Synopsis
The thesis entitled “Total synthesis of bengazole A and synthesis of peptidomimetics using unusual β- amino acids” has been divided into two chapters.
CHAPTER-I : This Chapter is further divided into two sections (Section-A and Section –B)
SECTION-A : Section-A describe with the “Introduction of oxazole containing marine natural products”.
SECTION-B : Section-B deals the “Total Synthesis of Bengazole A”.
CHAPTER-II : Chapter II describes the “Introduction and synthesis of hetero oligomers of norbornene amino acid and cis-b-furanoid sugar amino acid”.

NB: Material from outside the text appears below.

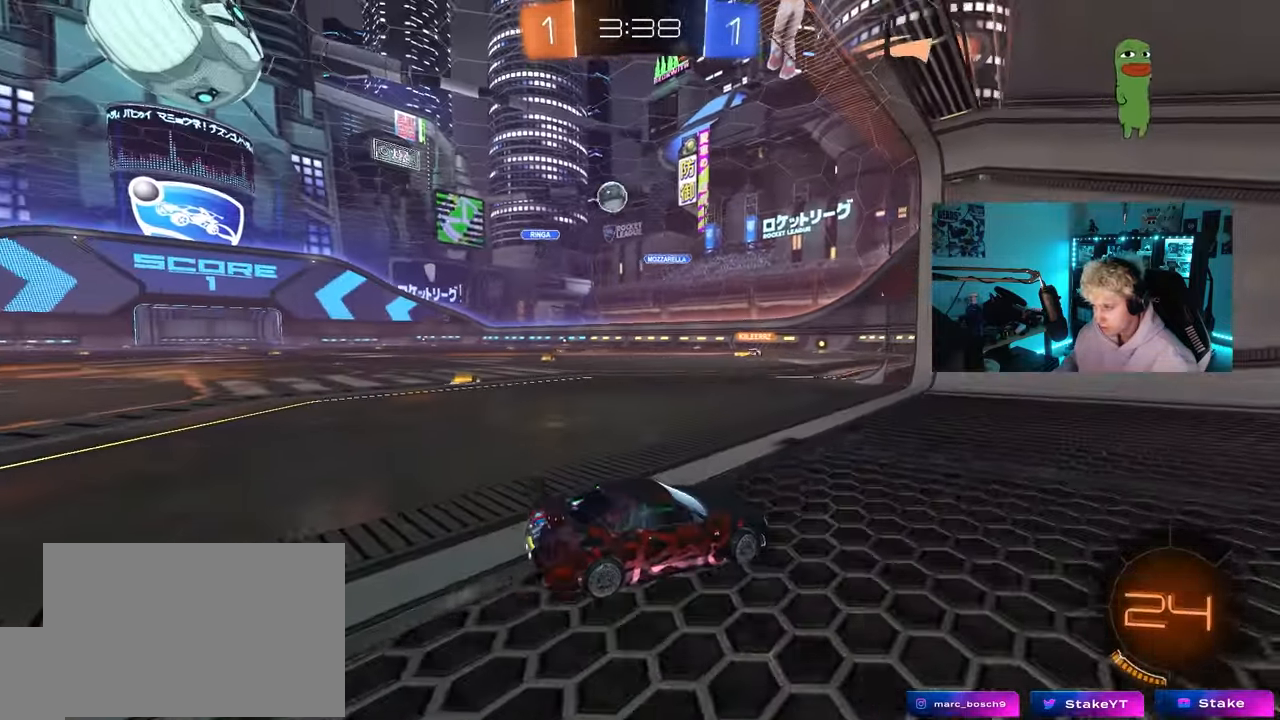
{"keys": ["a", "s"], "mouse": [], "mouse_move": "still", "events": [[100, "a", "up"], [150, "a", "down"], [333, "s", "down"]]}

Chapter I Section-A: Introduction of oxazole containing marine natural products
Chapter I Section-B: Total Synthesis of Bengazole A
Crew et.al. have isolated unusual anthelminthic oxazoles from marine sponges from a Jaspidae fijisponge and named them as bengazole A (1) & B besides C, D and E with characteristic bis(oxazolyl)methanol skeleton. These classes of molecules have exhibited cytotoxicity, whereas bengazole A has shown potent antifungal properties against Candida albicans (MIC 7µg/mL) comparable with amphotericin B. A highly practical and efficient synthesis of oxazole ring in complex structures remains a challenge, in particular their construction adjacent to stereogenic centres, which are prone to racemisation. The total synthesis of bengazole A was achieved using commercially available D-Serine and Oxazole.
Retrosynthetic analysis of the Bengazole A.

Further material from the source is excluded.